Friday, August 24, 2007

What Under Armour and Trojan Know About Gender-Specific Marketing

I spy a shifting perspective. A few traditionally male-oriented brands are connecting with the women's market in clever ways, and it is worth taking note of their approaches.

Take, for instance, the Under Armour and Trojan brands, which have launched recent ad campaigns that take a different tack.

In both cases, the brands have dialed into the specifics of the humor, tone, message, and design they know to be effective for their current, typically male market—but they have developed approaches that invite women into their conversation.

Under Armour launched an ad campaign for its women's sports apparel line that uses the tried-and-true, more hardcore masculine athlete approach—but with women as main characters.

In a June 18, Ad Age article Jeremy Mullman writes that an earlier Under Armour effort focused on the women's market included "bright lighting and sunny guitar riffs" that stood in stark contrast to the "darker, more intense football creative, which usually ended with an athlete screaming, 'We must protect this house.'" Turns out, women wanted the same thing, and that's why the brand is using the more masculine approach this time around.

Trojan's freshly launched television ad campaign, developed by Kaplan Thaler Group, centers on pigs (yes—the ugly, pinkish farm kind) with cell phones... who magically transform into "hot" guys when they think to buy a condom prior to a sexual encounter. The campaign is called "Evolve."

While there is broadcast network-related controversy over the effort's focus on preventing pregnancy rather than sexually transmitted diseases (a separate issue, obviously), what struck me was that the campaign is focused on inspiring sexually active young men and women (18-34) to be more responsible when in the moment. The humor and approach are decidedly more masculine, but I expect this campaign to resonate with everyone in that ad-savvy core market.

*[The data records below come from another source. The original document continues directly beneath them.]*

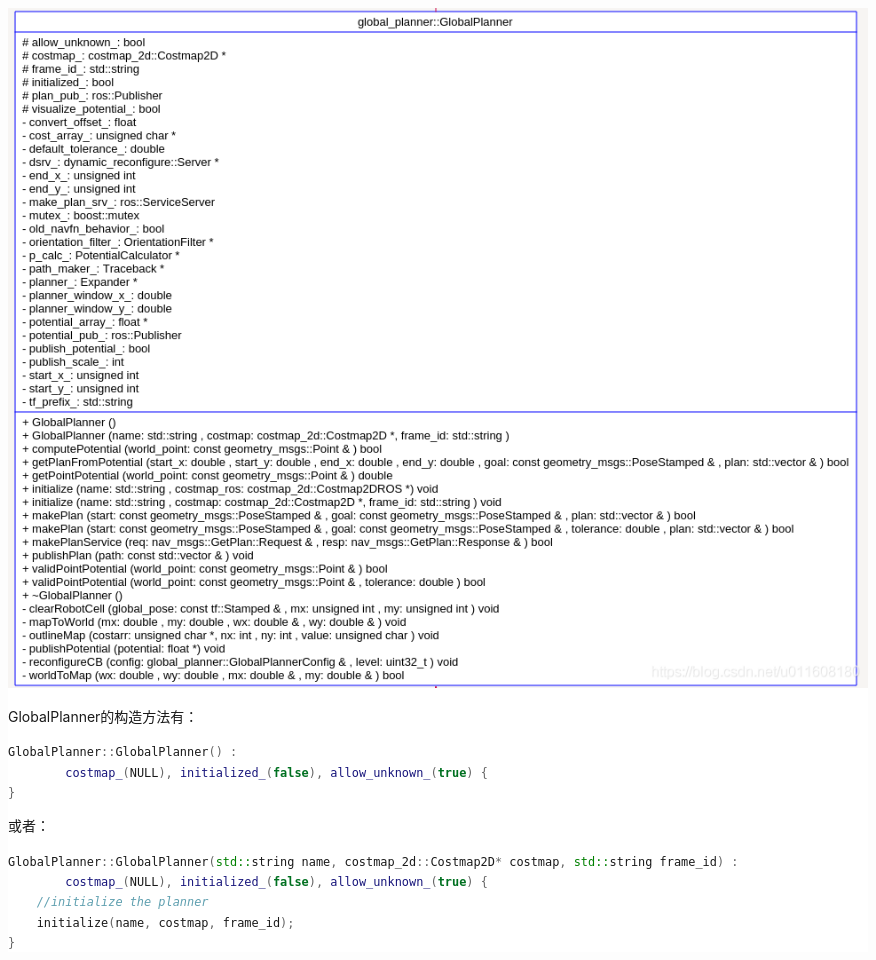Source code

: ![img](图片/20210430_move_base——global_planner总结/20190628171758428.png)

GlobalPlanner的构造方法有：

```c++
GlobalPlanner::GlobalPlanner() :
        costmap_(NULL), initialized_(false), allow_unknown_(true) {
}
```

或者：

```c++
GlobalPlanner::GlobalPlanner(std::string name, costmap_2d::Costmap2D* costmap, std::string frame_id) :
        costmap_(NULL), initialized_(false), allow_unknown_(true) {
    //initialize the planner
    initialize(name, costmap, frame_id);
}
```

What you see right away is that these efforts reach women (not all women everywhere, but those most likely to be customers) not by "girlifying" their marketing messages but by maintaining their perhaps more authentic masculine approach. Though remaining focused on their core customer, brands that have a male-leaning perspective but connect in this way with women do not unnecessarily exclude due to gender-specificity, as plenty of female-focused brands often do.

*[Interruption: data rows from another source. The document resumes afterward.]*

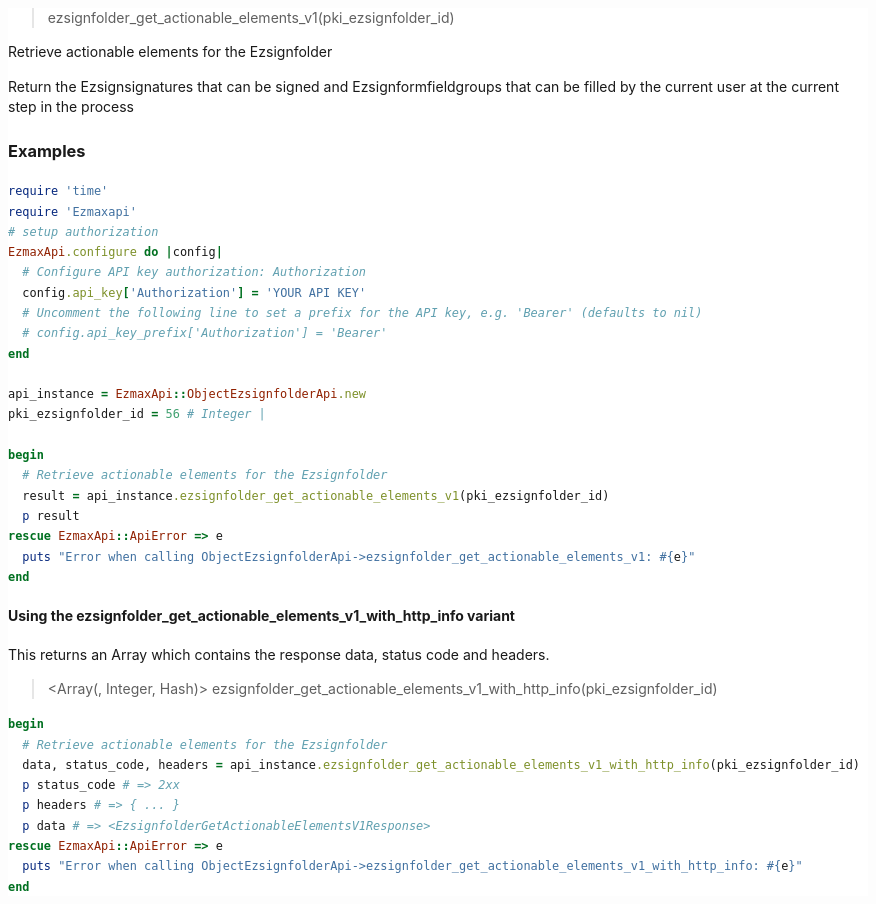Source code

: > <EzsignfolderGetActionableElementsV1Response> ezsignfolder_get_actionable_elements_v1(pki_ezsignfolder_id)

Retrieve actionable elements for the Ezsignfolder

Return the Ezsignsignatures that can be signed and Ezsignformfieldgroups that can be filled by the current user at the current step in the process

### Examples

```ruby
require 'time'
require 'Ezmaxapi'
# setup authorization
EzmaxApi.configure do |config|
  # Configure API key authorization: Authorization
  config.api_key['Authorization'] = 'YOUR API KEY'
  # Uncomment the following line to set a prefix for the API key, e.g. 'Bearer' (defaults to nil)
  # config.api_key_prefix['Authorization'] = 'Bearer'
end

api_instance = EzmaxApi::ObjectEzsignfolderApi.new
pki_ezsignfolder_id = 56 # Integer | 

begin
  # Retrieve actionable elements for the Ezsignfolder
  result = api_instance.ezsignfolder_get_actionable_elements_v1(pki_ezsignfolder_id)
  p result
rescue EzmaxApi::ApiError => e
  puts "Error when calling ObjectEzsignfolderApi->ezsignfolder_get_actionable_elements_v1: #{e}"
end
```

#### Using the ezsignfolder_get_actionable_elements_v1_with_http_info variant

This returns an Array which contains the response data, status code and headers.

> <Array(<EzsignfolderGetActionableElementsV1Response>, Integer, Hash)> ezsignfolder_get_actionable_elements_v1_with_http_info(pki_ezsignfolder_id)

```ruby
begin
  # Retrieve actionable elements for the Ezsignfolder
  data, status_code, headers = api_instance.ezsignfolder_get_actionable_elements_v1_with_http_info(pki_ezsignfolder_id)
  p status_code # => 2xx
  p headers # => { ... }
  p data # => <EzsignfolderGetActionableElementsV1Response>
rescue EzmaxApi::ApiError => e
  puts "Error when calling ObjectEzsignfolderApi->ezsignfolder_get_actionable_elements_v1_with_http_info: #{e}"
end
```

In both the Under Armour and Trojan cases, the brands may have taken a risk in using a more "masculine" approach while still targeting women. On the other hand, women who come across the ads could well see them as refreshingly realistic.

Nothing need be dumbed-down, flowered-up, or diluted. Indeed, women can be amazingly hardcore athletes who want to "protect this house," and so can they also respond to a very particular type of humor with regard to condom usage, for instance.